Bad – and Dishonest – PR for Radio – Part 2
“All hail the death of Radio,” proclaims another piece of editorial flim-flam disguised as journalism. This time the culprit is SF Gate, which seems to have some relationship to the more prestigious San Francisco Chronicle – but not so much relationship as to actually have this particular writer earn a Chronicle byline.
Nevertheless, the article is so full of bile and vitriol one wonders whether the author is capable of getting up on a side of his bed which is anything but the wrong one.
Our fearless truth-seeker writes: “Clear Channel, that nasty and adorably soulless megacorporate owner of roughly 1 billion preprogrammed radio Dumpsters across the nation….”
Sounds to me like somebody didn’t get that DJ job he applied for, doesn’t it?
He goes on: “Live 105, was playing a new song by a red-hot band called Kasabian. And I was all, whoa, this is good, followed by hey wait, this is on the radio, followed by wow, radio actually introduced me to an excellent piece of new music I’ve never heard, followed by the realization that this hasn’t happened since about, oh, 1996.”
How is it that someone whose music tastes are far outside the mainstream presumes in any way to speak for the masses?
Don’t blame Radio if listeners prefer Eric Clapton to Kasabian. Blame the listeners. Nobody has as much incentive to please the audience as a broadcaster does.

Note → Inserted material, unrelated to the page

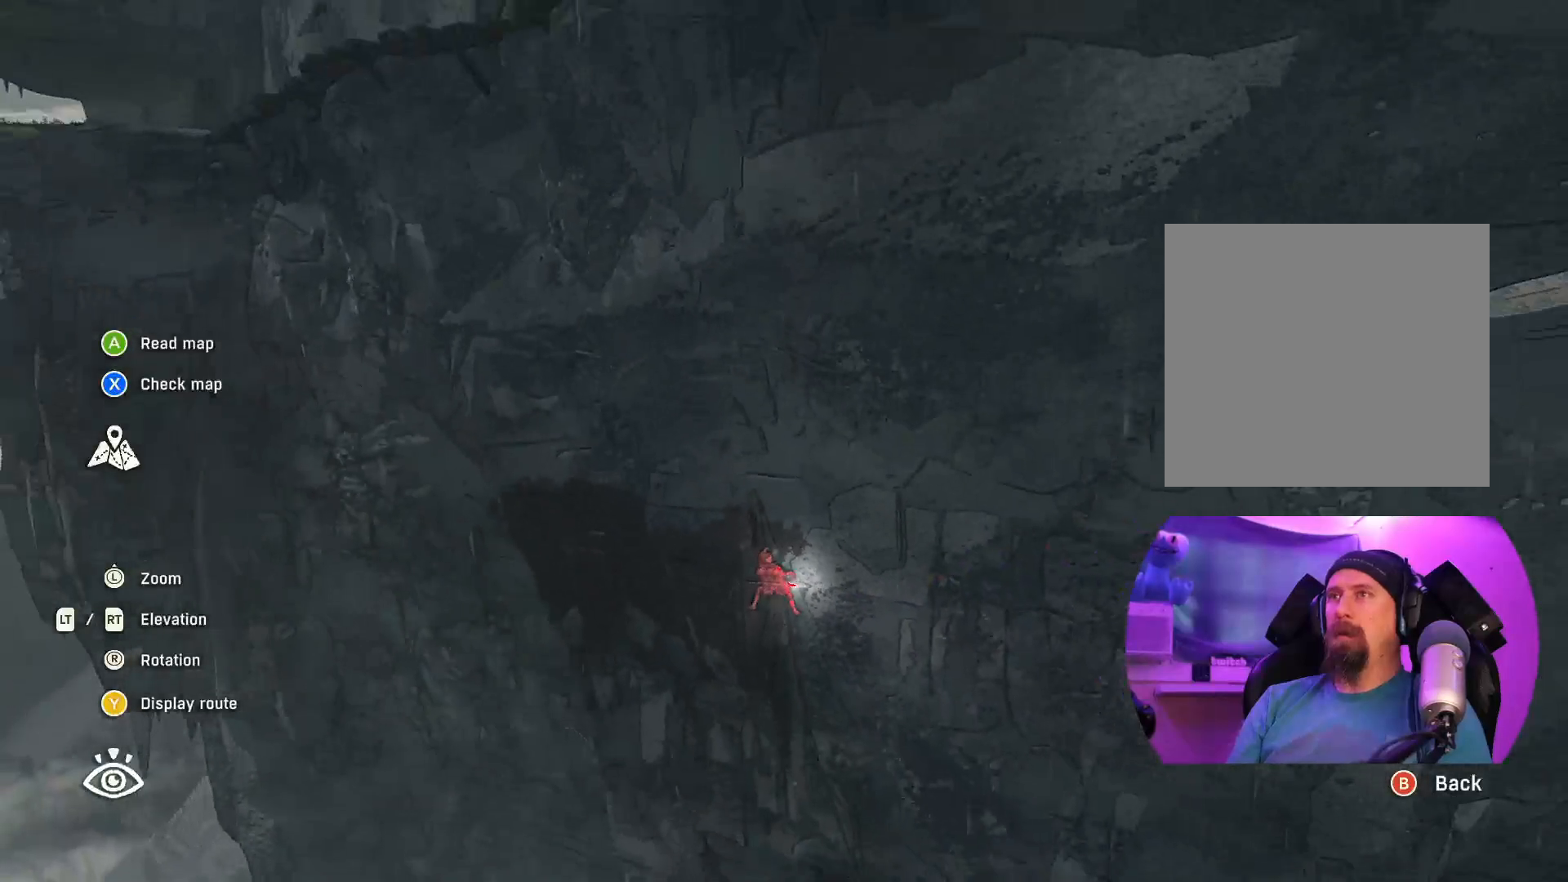
{"buttons": [], "left_stick": "center", "right_stick": "center", "events": []}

That’s why they call it “broad”casting, not “pod”casting.
But it’s easier to tear down a corporate behemoth than it is to acknowledge what this writer really fears most: That the vast, unwashed audience disagrees with him.
Radio does not owe any writer with a chip on his shoulder its playlist when the great majority of our listeners prefer something else.
Your band didn’t make it. That DJ job didn’t come through. And the SF Chronicle won’t lend you its byline.